**Detalles del ejercicio**
Disponga todos los datos como una lista JSON de cadenas, con una cadena por cada línea y sin las líneas en blanco.

----------------------------------------

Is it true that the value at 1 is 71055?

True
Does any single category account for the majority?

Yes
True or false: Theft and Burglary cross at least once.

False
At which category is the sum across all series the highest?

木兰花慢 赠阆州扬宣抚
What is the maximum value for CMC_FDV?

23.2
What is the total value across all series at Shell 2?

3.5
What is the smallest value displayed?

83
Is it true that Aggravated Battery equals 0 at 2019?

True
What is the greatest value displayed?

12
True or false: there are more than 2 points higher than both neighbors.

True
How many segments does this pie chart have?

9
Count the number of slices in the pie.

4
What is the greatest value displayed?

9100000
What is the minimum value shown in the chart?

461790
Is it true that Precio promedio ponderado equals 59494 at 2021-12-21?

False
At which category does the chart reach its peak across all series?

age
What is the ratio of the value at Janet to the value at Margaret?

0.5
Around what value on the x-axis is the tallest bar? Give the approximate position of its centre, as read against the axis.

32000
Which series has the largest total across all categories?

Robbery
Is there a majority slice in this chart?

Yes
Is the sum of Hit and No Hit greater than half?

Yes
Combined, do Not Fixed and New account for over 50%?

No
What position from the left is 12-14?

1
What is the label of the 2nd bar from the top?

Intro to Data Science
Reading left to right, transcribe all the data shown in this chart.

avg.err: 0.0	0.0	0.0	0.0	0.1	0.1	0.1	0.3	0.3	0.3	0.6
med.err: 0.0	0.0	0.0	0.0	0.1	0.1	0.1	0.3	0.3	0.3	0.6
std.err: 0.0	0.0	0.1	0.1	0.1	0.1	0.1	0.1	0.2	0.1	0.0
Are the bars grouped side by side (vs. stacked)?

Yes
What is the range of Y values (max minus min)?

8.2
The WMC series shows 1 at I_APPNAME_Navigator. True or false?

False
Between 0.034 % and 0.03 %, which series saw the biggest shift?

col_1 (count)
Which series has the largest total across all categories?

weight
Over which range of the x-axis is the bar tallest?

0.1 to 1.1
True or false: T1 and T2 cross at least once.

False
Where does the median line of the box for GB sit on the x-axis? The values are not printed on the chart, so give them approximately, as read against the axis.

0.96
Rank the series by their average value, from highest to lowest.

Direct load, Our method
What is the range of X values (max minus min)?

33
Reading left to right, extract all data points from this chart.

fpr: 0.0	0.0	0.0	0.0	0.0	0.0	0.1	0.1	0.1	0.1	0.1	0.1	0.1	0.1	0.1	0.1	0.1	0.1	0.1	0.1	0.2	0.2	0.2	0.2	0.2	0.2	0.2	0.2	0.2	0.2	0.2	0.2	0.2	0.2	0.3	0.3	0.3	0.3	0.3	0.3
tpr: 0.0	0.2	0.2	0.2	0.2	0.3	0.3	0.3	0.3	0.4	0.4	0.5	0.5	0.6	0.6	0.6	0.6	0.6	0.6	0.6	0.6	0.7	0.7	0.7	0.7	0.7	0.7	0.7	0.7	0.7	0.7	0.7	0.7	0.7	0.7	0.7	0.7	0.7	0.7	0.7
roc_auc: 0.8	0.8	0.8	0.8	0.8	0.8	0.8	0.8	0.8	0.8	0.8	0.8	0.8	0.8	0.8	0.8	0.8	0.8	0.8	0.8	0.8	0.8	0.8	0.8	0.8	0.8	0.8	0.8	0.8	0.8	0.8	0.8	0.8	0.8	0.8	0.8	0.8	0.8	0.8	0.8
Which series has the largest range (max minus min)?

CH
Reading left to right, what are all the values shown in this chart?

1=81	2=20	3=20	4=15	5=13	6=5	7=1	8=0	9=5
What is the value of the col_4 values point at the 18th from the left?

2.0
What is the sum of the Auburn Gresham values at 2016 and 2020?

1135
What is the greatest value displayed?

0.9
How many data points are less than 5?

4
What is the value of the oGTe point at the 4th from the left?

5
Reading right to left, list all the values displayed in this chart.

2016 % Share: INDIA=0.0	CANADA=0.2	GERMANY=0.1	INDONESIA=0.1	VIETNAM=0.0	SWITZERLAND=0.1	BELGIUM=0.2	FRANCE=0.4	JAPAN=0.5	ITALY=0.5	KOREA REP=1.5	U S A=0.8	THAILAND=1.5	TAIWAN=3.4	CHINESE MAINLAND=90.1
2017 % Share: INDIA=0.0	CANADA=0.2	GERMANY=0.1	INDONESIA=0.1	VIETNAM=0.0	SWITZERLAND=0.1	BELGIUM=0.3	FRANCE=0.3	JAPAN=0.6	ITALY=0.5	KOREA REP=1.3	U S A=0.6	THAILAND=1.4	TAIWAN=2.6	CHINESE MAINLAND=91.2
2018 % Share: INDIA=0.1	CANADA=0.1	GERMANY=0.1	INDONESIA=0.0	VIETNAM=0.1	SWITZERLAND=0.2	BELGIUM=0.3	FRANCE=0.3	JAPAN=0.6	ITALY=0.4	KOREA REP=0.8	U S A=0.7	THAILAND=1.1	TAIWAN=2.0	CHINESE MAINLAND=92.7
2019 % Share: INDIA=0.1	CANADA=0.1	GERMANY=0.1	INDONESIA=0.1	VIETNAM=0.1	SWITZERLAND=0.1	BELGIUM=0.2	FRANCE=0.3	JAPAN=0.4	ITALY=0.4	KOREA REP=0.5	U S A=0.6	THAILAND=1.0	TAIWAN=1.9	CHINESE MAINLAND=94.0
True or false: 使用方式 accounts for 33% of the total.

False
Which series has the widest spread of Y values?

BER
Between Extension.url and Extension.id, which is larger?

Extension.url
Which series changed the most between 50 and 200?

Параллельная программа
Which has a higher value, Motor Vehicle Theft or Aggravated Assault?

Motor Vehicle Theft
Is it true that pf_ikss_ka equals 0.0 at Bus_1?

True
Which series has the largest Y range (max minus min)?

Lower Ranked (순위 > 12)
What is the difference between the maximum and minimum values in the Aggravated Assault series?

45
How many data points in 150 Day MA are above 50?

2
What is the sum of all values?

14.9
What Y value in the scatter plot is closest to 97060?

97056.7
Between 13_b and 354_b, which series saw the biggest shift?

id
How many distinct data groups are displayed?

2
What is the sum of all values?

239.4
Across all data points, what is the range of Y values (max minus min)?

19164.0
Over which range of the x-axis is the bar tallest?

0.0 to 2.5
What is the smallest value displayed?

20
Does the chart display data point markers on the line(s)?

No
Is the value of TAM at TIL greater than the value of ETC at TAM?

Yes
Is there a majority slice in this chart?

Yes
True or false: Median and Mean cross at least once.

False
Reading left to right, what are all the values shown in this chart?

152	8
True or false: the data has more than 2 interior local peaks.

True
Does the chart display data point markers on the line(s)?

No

----------------------------------------

**Ejercicio resuelto**
[
  "Is it true that the value at 1 is 71055?",
  "True",
  "Does any single category account for the majority?",
  "Yes",
  "True or false: Theft and Burglary cross at least once.",
  "False",
  "At which category is the sum across all series the highest?",
  "木兰花慢 赠阆州扬宣抚",
  "What is the maximum value for CMC_FDV?",
  "23.2",
  "What is the total value across all series at Shell 2?",
  "3.5",
  "What is the smallest value displayed?",
  "83",
  "Is it true that Aggravated Battery equals 0 at 2019?",
  "True",
  "What is the greatest value displayed?",
  "12",
  "True or false: there are more than 2 points higher than both neighbors.",
  "True",
  "How many segments does this pie chart have?",
  "9",
  "Count the number of slices in the pie.",
  "4",
  "What is the greatest value displayed?",
  "9100000",
  "What is the minimum value shown in the chart?",
  "461790",
  "Is it true that Precio promedio ponderado equals 59494 at 2021-12-21?",
  "False",
  "At which category does the chart reach its peak across all series?",
  "age",
  "What is the ratio of the value at Janet to the value at Margaret?",
  "0.5",
  "Around what value on the x-axis is the tallest bar? Give the approximate position of its centre, as read against the axis.",
  "32000",
  "Which series has the largest total across all categories?",
  "Robbery",
  "Is there a majority slice in this chart?",
  "Yes",
  "Is the sum of Hit and No Hit greater than half?",
  "Yes",
  "Combined, do Not Fixed and New account for over 50%?",
  "No",
  "What position from the left is 12-14?",
  "1",
  "What is the label of the 2nd bar from the top?",
  "Intro to Data Science",
  "Reading left to right, transcribe all the data shown in this chart.",
  "avg.err: 0.0\t0.0\t0.0\t0.0\t0.1\t0.1\t0.1\t0.3\t0.3\t0.3\t0.6",
  "med.err: 0.0\t0.0\t0.0\t0.0\t0.1\t0.1\t0.1\t0.3\t0.3\t0.3\t0.6",
  "std.err: 0.0\t0.0\t0.1\t0.1\t0.1\t0.1\t0.1\t0.1\t0.2\t0.1\t0.0",
  "Are the bars grouped side by side (vs. stacked)?",
  "Yes",
  "What is the range of Y values (max minus min)?",
  "8.2",
  "The WMC series shows 1 at I_APPNAME_Navigator. True or false?",
  "False",
  "Between 0.034 % and 0.03 %, which series saw the biggest shift?",
  "col_1 (count)",
  "Which series has the largest total across all categories?",
  "weight",
  "Over which range of the x-axis is the bar tallest?",
  "0.1 to 1.1",
  "True or false: T1 and T2 cross at least once.",
  "False",
  "Where does the median line of the box for GB sit on the x-axis? The values are not printed on the chart, so give them approximately, as read against the axis.",
  "0.96",
  "Rank the series by their average value, from highest to lowest.",
  "Direct load, Our method",
  "What is the range of X values (max minus min)?",
  "33",
  "Reading left to right, extract all data points from this chart.",
  "fpr: 0.0\t0.0\t0.0\t0.0\t0.0\t0.0\t0.1\t0.1\t0.1\t0.1\t0.1\t0.1\t0.1\t0.1\t0.1\t0.1\t0.1\t0.1\t0.1\t0.1\t0.2\t0.2\t0.2\t0.2\t0.2\t0.2\t0.2\t0.2\t0.2\t0.2\t0.2\t0.2\t0.2\t0.2\t0.3\t0.3\t0.3\t0.3\t0.3\t0.3",
  "tpr: 0.0\t0.2\t0.2\t0.2\t0.2\t0.3\t0.3\t0.3\t0.3\t0.4\t0.4\t0.5\t0.5\t0.6\t0.6\t0.6\t0.6\t0.6\t0.6\t0.6\t0.6\t0.7\t0.7\t0.7\t0.7\t0.7\t0.7\t0.7\t0.7\t0.7\t0.7\t0.7\t0.7\t0.7\t0.7\t0.7\t0.7\t0.7\t0.7\t0.7",
  "roc_auc: 0.8\t0.8\t0.8\t0.8\t0.8\t0.8\t0.8\t0.8\t0.8\t0.8\t0.8\t0.8\t0.8\t0.8\t0.8\t0.8\t0.8\t0.8\t0.8\t0.8\t0.8\t0.8\t0.8\t0.8\t0.8\t0.8\t0.8\t0.8\t0.8\t0.8\t0.8\t0.8\t0.8\t0.8\t0.8\t0.8\t0.8\t0.8\t0.8\t0.8",
  "Which series has the largest range (max minus min)?",
  "CH",
  "Reading left to right, what are all the values shown in this chart?",
  "1=81\t2=20\t3=20\t4=15\t5=13\t6=5\t7=1\t8=0\t9=5",
  "What is the value of the col_4 values point at the 18th from the left?",
  "2.0",
  "What is the sum of the Auburn Gresham values at 2016 and 2020?",
  "1135",
  "What is the greatest value displayed?",
  "0.9",
  "How many data points are less than 5?",
  "4",
  "What is the value of the oGTe point at the 4th from the left?",
  "5",
  "Reading right to left, list all the values displayed in this chart.",
  "2016 % Share: INDIA=0.0\tCANADA=0.2\tGERMANY=0.1\tINDONESIA=0.1\tVIETNAM=0.0\tSWITZERLAND=0.1\tBELGIUM=0.2\tFRANCE=0.4\tJAPAN=0.5\tITALY=0.5\tKOREA REP=1.5\tU S A=0.8\tTHAILAND=1.5\tTAIWAN=3.4\tCHINESE MAINLAND=90.1",
  "2017 % Share: INDIA=0.0\tCANADA=0.2\tGERMANY=0.1\tINDONESIA=0.1\tVIETNAM=0.0\tSWITZERLAND=0.1\tBELGIUM=0.3\tFRANCE=0.3\tJAPAN=0.6\tITALY=0.5\tKOREA REP=1.3\tU S A=0.6\tTHAILAND=1.4\tTAIWAN=2.6\tCHINESE MAINLAND=91.2",
  "2018 % Share: INDIA=0.1\tCANADA=0.1\tGERMANY=0.1\tINDONESIA=0.0\tVIETNAM=0.1\tSWITZERLAND=0.2\tBELGIUM=0.3\tFRANCE=0.3\tJAPAN=0.6\tITALY=0.4\tKOREA REP=0.8\tU S A=0.7\tTHAILAND=1.1\tTAIWAN=2.0\tCHINESE MAINLAND=92.7",
  "2019 % Share: INDIA=0.1\tCANADA=0.1\tGERMANY=0.1\tINDONESIA=0.1\tVIETNAM=0.1\tSWITZERLAND=0.1\tBELGIUM=0.2\tFRANCE=0.3\tJAPAN=0.4\tITALY=0.4\tKOREA REP=0.5\tU S A=0.6\tTHAILAND=1.0\tTAIWAN=1.9\tCHINESE MAINLAND=94.0",
  "True or false: 使用方式 accounts for 33% of the total.",
  "False",
  "Which series has the widest spread of Y values?",
  "BER",
  "Between Extension.url and Extension.id, which is larger?",
  "Extension.url",
  "Which series changed the most between 50 and 200?",
  "Параллельная программа",
  "Which has a higher value, Motor Vehicle Theft or Aggravated Assault?",
  "Motor Vehicle Theft",
  "Is it true that pf_ikss_ka equals 0.0 at Bus_1?",
  "True",
  "Which series has the largest Y range (max minus min)?",
  "Lower Ranked (순위 > 12)",
  "What is the difference between the maximum and minimum values in the Aggravated Assault series?",
  "45",
  "How many data points in 150 Day MA are above 50?",
  "2",
  "What is the sum of all values?",
  "14.9",
  "What Y value in the scatter plot is closest to 97060?",
  "97056.7",
  "Between 13_b and 354_b, which series saw the biggest shift?",
  "id",
  "How many distinct data groups are displayed?",
  "2",
  "What is the sum of all values?",
  "239.4",
  "Across all data points, what is the range of Y values (max minus min)?",
  "19164.0",
  "Over which range of the x-axis is the bar tallest?",
  "0.0 to 2.5",
  "What is the smallest value displayed?",
  "20",
  "Does the chart display data point markers on the line(s)?",
  "No",
  "Is the value of TAM at TIL greater than the value of ETC at TAM?",
  "Yes",
  "Is there a majority slice in this chart?",
  "Yes",
  "True or false: Median and Mean cross at least once.",
  "False",
  "Reading left to right, what are all the values shown in this chart?",
  "152\t8",
  "True or false: the data has more than 2 interior local peaks.",
  "True",
  "Does the chart display data point markers on the line(s)?",
  "No"
]